▶ **Exercise**
The data below is to be set down again exactly as written.

——

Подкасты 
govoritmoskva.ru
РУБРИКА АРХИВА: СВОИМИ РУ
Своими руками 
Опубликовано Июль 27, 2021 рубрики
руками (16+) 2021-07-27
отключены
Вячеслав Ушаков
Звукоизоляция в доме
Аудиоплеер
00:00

——

▶ **Written solution**
Подкасты 
govoritmoskva.ru
РУБРИКА АРХИВА: СВОИМИ РУ
Своими руками 
Опубликовано Июль 27, 2021 рубрики
руками (16+) 2021-07-27
отключены
Вячеслав Ушаков
Звукоизоляция в доме
Аудиоплеер
00:00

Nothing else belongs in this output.